Instructions to follow:
Reproduce word for word the line that contains "Happy Horse 1.1" and each line that follows it, stopping after the final line of the material.

Materials provided:
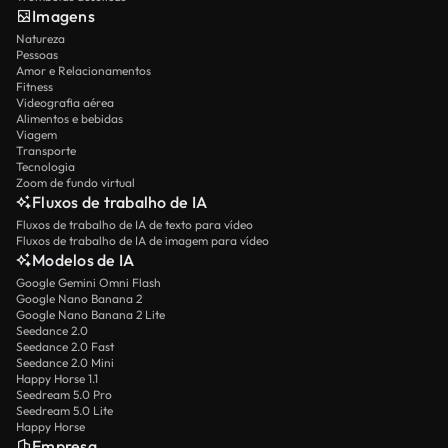
Imagens
Natureza
Pessoas
Amor e Relacionamentos
Fitness
Videografia aérea
Alimentos e bebidas
Viagem
Transporte
Tecnologia
Zoom de fundo virtual
Fluxos de trabalho de IA
Fluxos de trabalho de IA de texto para vídeo
Fluxos de trabalho de IA de imagem para vídeo
Modelos de IA
Google Gemini Omni Flash
Google Nano Banana 2
Google Nano Banana 2 Lite
Seedance 2.0
Seedance 2.0 Fast
Seedance 2.0 Mini
Happy Horse 1.1
Seedream 5.0 Pro
Seedream 5.0 Lite
Happy Horse
Empresa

Response:
Happy Horse 1.1
Seedream 5.0 Pro
Seedream 5.0 Lite
Happy Horse
Empresa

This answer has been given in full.